/---
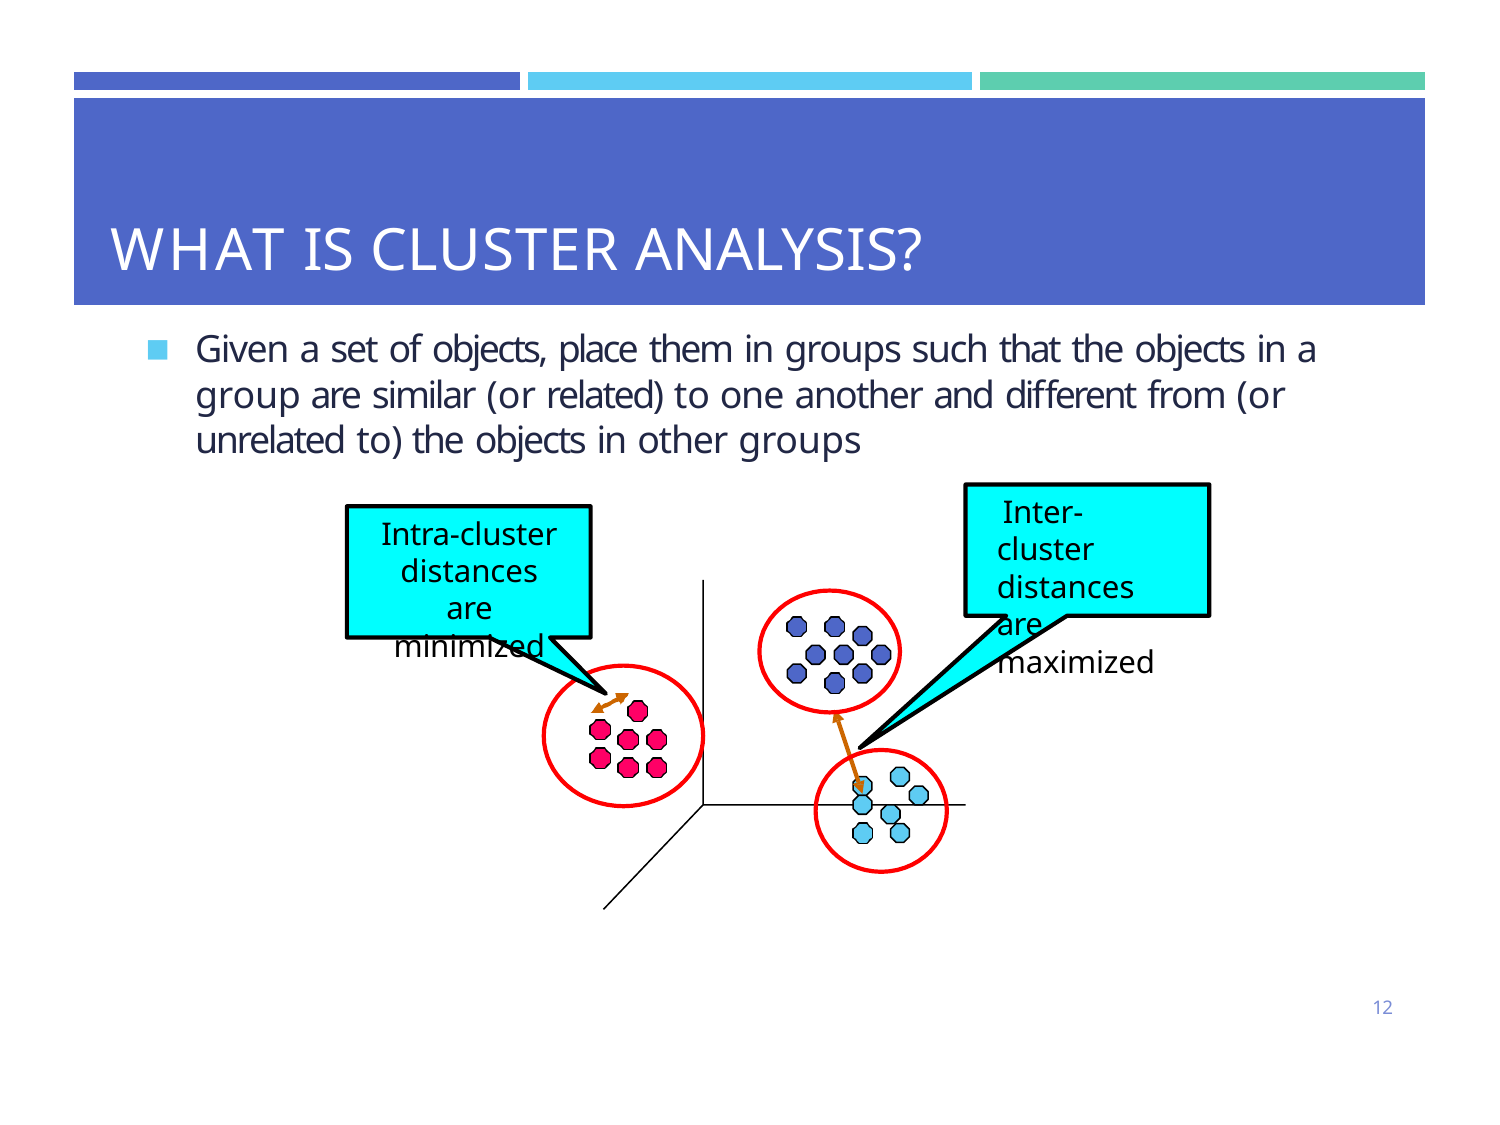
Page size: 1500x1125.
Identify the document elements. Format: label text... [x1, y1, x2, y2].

table_header [74, 72, 520, 90]
slide_number 12 [1365, 995, 1400, 1125]
text_box Given a set of objects, place them in groups such that the objects in a group are similar (or related) to one another and different from (or unrelated to) the objects in other groups [143, 323, 1348, 462]
table_cell WHAT IS CLUSTER ANALYSIS? [74, 98, 1425, 305]
table_header [528, 72, 972, 90]
table_header [980, 72, 1425, 90]
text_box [344, 503, 950, 875]
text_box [589, 482, 1212, 911]
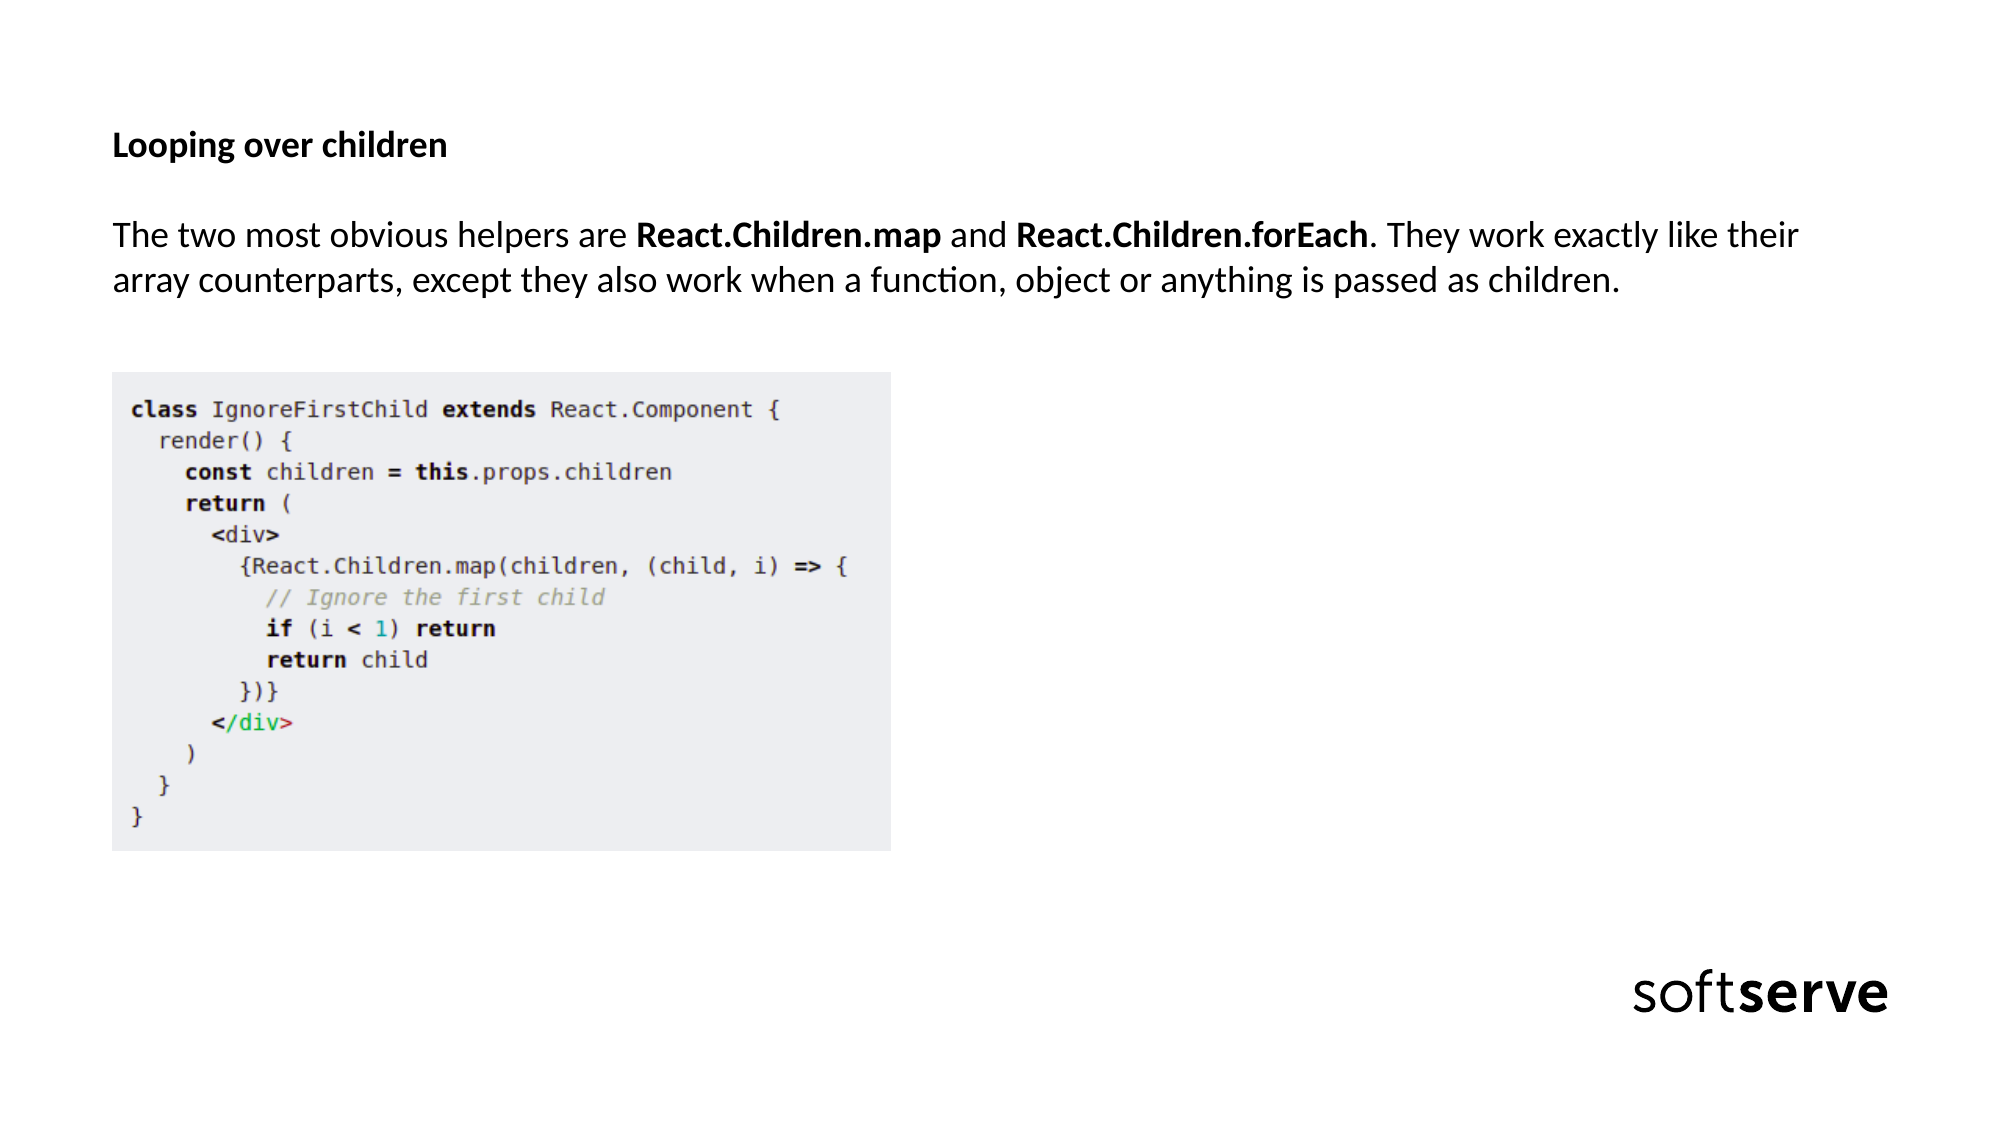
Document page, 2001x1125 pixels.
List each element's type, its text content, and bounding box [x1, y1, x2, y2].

text_box Looping over children The two most obvious helpers are React.Children.map and React.Children.forEach. They work exactly like their array counterparts, except they also work when a function, object or anything is passed as children. [112, 112, 1888, 900]
picture [112, 372, 891, 851]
\---
- [Work to complete]: The result should be a precise copy of all the entries, free of pictures.

- [The completed task]:
Page size: 1500x1125.
Identify the document elements. Format: label text... [x1, y1, x2, y2].

table_header [74, 72, 520, 90]
slide_number 12 [1365, 995, 1400, 1125]
text_box Given a set of objects, place them in groups such that the objects in a group are similar (or related) to one another and different from (or unrelated to) the objects in other groups [143, 323, 1348, 462]
table_cell WHAT IS CLUSTER ANALYSIS? [74, 98, 1425, 305]
table_header [528, 72, 972, 90]
table_header [980, 72, 1425, 90]
text_box [344, 503, 950, 875]
text_box [589, 482, 1212, 911]
Document page, 2001x1125 pixels.
List each element's type, its text content, and bounding box [x1, y1, x2, y2].

text_box Looping over children The two most obvious helpers are React.Children.map and React.Children.forEach. They work exactly like their array counterparts, except they also work when a function, object or anything is passed as children. [112, 112, 1888, 900]
picture [112, 372, 891, 851]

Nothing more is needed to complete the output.